Friday, July 20, 2018

Friday Morning Links

Assorted content to end your week.

- Brett Scott pulls back the curtain on the cashless society, and notes that it (like so many "financial innovations") is largely the result of banks seeking profits with no interest in how they harm people who don't have money to burn:
Financial institutions, likewise, are trying to nudge us towards a cashless society and digital banking. The true motive is corporate profit. Payments companies such as Visa and Mastercard want to increase the volume of digital payments services they sell, while banks want to cut costs. The nudge requires two parts. First, they must increase the inconvenience of cash, ATMs and branches. Second, they must vigorously promote the alternative. They seek to make people “learn” that they want digital, and then “choose” it.
Digital systems may be “convenient”, but they often come with central points of failure. Cash, on the other hand, does not crash. It does not rely on external data centres, and is not subject to remote control or remote monitoring. The cash system allows for an unmonitored “off the grid” space. This is also the reason why financial institutions and financial technology companies want to get rid of it. Cash transactions are outside the net that such institutions cast to harvest fees and data.

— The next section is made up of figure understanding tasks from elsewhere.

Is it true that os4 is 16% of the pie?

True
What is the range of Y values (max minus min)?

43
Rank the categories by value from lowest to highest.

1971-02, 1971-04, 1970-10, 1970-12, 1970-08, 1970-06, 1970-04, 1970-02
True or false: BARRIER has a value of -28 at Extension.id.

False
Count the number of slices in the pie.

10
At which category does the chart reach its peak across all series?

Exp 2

A cashless society brings dangers. People without bank accounts will find themselves further marginalised, disenfranchised from the cash infrastructure that previously supported them. There are also poorly understood psychological implications about cash encouraging self-control while paying by card or a mobile phone can encourage spending. And a cashless society has major surveillance implications.
The UK government has chosen to champion the digital financial services industry. This is irresponsible and disingenuous. We need to stop accepting stories about the cashless society and hyper-digital banking being “natural progress”. We must recognise every cash machine that is shut down as another step in financial institutions’ campaign to nudge you into their digital enclosures.
- Reade Pickert and Alan Bjerga note that any economic recovery in the U.S. has largely left behind the working poor, leaving tens of millions of people reliant on the food stamps which the Trump administration wants to take away.

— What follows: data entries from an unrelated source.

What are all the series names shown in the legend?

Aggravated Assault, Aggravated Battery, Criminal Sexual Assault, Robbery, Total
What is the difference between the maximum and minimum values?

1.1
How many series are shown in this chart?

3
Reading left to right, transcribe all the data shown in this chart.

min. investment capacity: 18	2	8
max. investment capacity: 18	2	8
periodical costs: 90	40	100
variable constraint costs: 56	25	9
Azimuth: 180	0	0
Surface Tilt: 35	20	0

- Nicole Mortillaro explores the record-breaking temperatures which are endangering lives around the globe. But Peter McCartney writes that instead of treating climate change as the threat that it is, Canadian governments are still subsidizing the industry which relies on making matters worse - including through ongoing giveaways to liquid natural gas operators in British Columbia.

- Finally, Drew Brown calls out the Libs for reinforcing the Cons' attempt to negate the humanity of large classes of immigrants. And Shanifa Nasser reports on the hate-based beating of Mohammed Abu Marzouk as the price of validating the political choice to demonize minority groups.